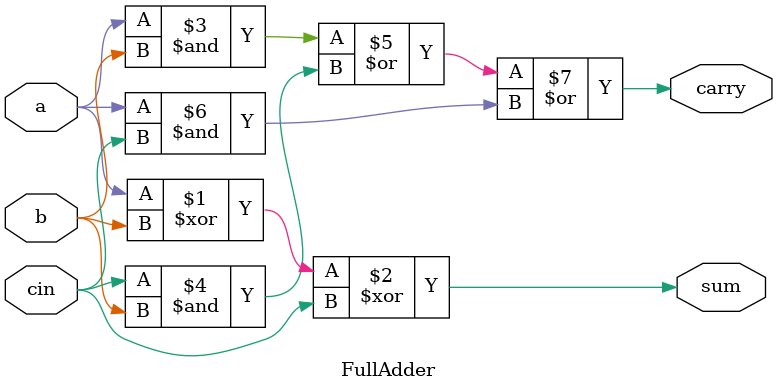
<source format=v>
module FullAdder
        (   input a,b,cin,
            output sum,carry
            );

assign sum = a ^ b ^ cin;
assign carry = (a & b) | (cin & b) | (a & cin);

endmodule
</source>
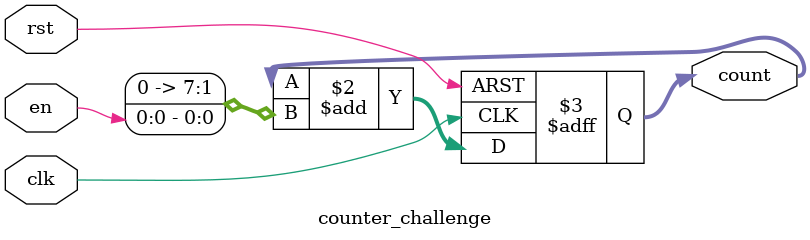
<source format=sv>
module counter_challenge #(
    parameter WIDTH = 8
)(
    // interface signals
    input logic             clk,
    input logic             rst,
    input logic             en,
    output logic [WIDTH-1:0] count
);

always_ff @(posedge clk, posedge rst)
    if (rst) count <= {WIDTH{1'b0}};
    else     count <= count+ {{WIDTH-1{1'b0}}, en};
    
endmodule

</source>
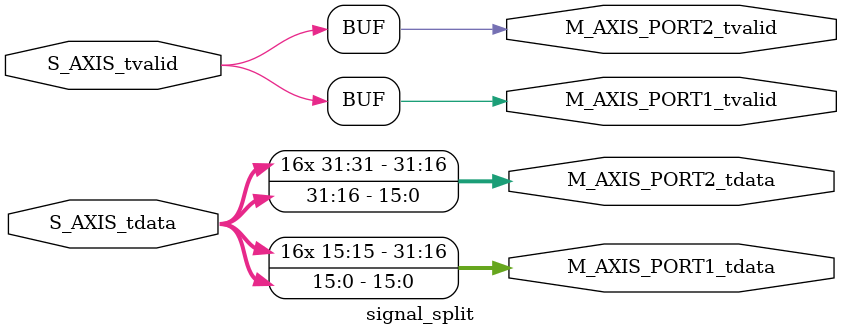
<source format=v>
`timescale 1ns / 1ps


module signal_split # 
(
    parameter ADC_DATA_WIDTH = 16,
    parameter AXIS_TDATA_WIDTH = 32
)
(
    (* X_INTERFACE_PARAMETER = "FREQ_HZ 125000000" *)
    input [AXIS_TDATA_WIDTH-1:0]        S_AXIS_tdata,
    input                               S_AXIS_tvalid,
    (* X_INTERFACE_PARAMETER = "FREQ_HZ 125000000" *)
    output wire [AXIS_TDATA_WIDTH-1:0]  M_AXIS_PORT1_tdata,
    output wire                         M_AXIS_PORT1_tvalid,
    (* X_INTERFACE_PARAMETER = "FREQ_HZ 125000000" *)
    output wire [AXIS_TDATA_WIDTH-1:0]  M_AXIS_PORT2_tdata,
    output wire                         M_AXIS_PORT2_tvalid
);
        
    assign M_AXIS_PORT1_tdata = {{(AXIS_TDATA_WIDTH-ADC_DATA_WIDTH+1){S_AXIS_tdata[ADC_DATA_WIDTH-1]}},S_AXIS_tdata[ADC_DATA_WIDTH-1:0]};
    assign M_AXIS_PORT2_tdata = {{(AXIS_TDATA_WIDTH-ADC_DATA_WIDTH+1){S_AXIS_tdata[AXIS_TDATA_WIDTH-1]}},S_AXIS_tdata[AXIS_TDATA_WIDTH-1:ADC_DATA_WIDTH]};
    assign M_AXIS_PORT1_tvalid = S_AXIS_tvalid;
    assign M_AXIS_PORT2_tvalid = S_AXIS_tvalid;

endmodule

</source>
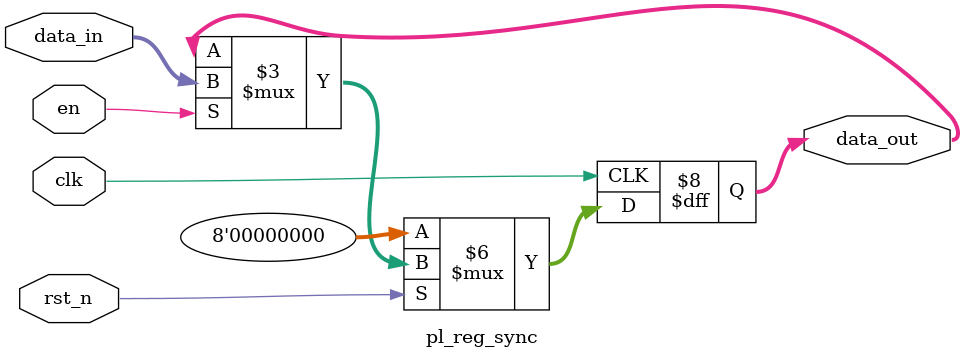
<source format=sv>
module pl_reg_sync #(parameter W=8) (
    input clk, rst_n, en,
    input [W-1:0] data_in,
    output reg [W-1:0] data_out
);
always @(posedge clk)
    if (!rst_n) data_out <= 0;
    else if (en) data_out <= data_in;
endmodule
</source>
....
:: YOUR GOAL ::
Print the listing exactly, pictures excluded.

:: RESPONSE ::
<source format=v>
module FullAdder
        (   input a,b,cin,
            output sum,carry
            );

assign sum = a ^ b ^ cin;
assign carry = (a & b) | (cin & b) | (a & cin);

endmodule
</source>
<source format=sv>
module counter_challenge #(
    parameter WIDTH = 8
)(
    // interface signals
    input logic             clk,
    input logic             rst,
    input logic             en,
    output logic [WIDTH-1:0] count
);

always_ff @(posedge clk, posedge rst)
    if (rst) count <= {WIDTH{1'b0}};
    else     count <= count+ {{WIDTH-1{1'b0}}, en};
    
endmodule

</source>
<source format=v>
`timescale 1ns / 1ps


module signal_split # 
(
    parameter ADC_DATA_WIDTH = 16,
    parameter AXIS_TDATA_WIDTH = 32
)
(
    (* X_INTERFACE_PARAMETER = "FREQ_HZ 125000000" *)
    input [AXIS_TDATA_WIDTH-1:0]        S_AXIS_tdata,
    input                               S_AXIS_tvalid,
    (* X_INTERFACE_PARAMETER = "FREQ_HZ 125000000" *)
    output wire [AXIS_TDATA_WIDTH-1:0]  M_AXIS_PORT1_tdata,
    output wire                         M_AXIS_PORT1_tvalid,
    (* X_INTERFACE_PARAMETER = "FREQ_HZ 125000000" *)
    output wire [AXIS_TDATA_WIDTH-1:0]  M_AXIS_PORT2_tdata,
    output wire                         M_AXIS_PORT2_tvalid
);
        
    assign M_AXIS_PORT1_tdata = {{(AXIS_TDATA_WIDTH-ADC_DATA_WIDTH+1){S_AXIS_tdata[ADC_DATA_WIDTH-1]}},S_AXIS_tdata[ADC_DATA_WIDTH-1:0]};
    assign M_AXIS_PORT2_tdata = {{(AXIS_TDATA_WIDTH-ADC_DATA_WIDTH+1){S_AXIS_tdata[AXIS_TDATA_WIDTH-1]}},S_AXIS_tdata[AXIS_TDATA_WIDTH-1:ADC_DATA_WIDTH]};
    assign M_AXIS_PORT1_tvalid = S_AXIS_tvalid;
    assign M_AXIS_PORT2_tvalid = S_AXIS_tvalid;

endmodule

</source>
<source format=sv>
module pl_reg_sync #(parameter W=8) (
    input clk, rst_n, en,
    input [W-1:0] data_in,
    output reg [W-1:0] data_out
);
always @(posedge clk)
    if (!rst_n) data_out <= 0;
    else if (en) data_out <= data_in;
endmodule
</source>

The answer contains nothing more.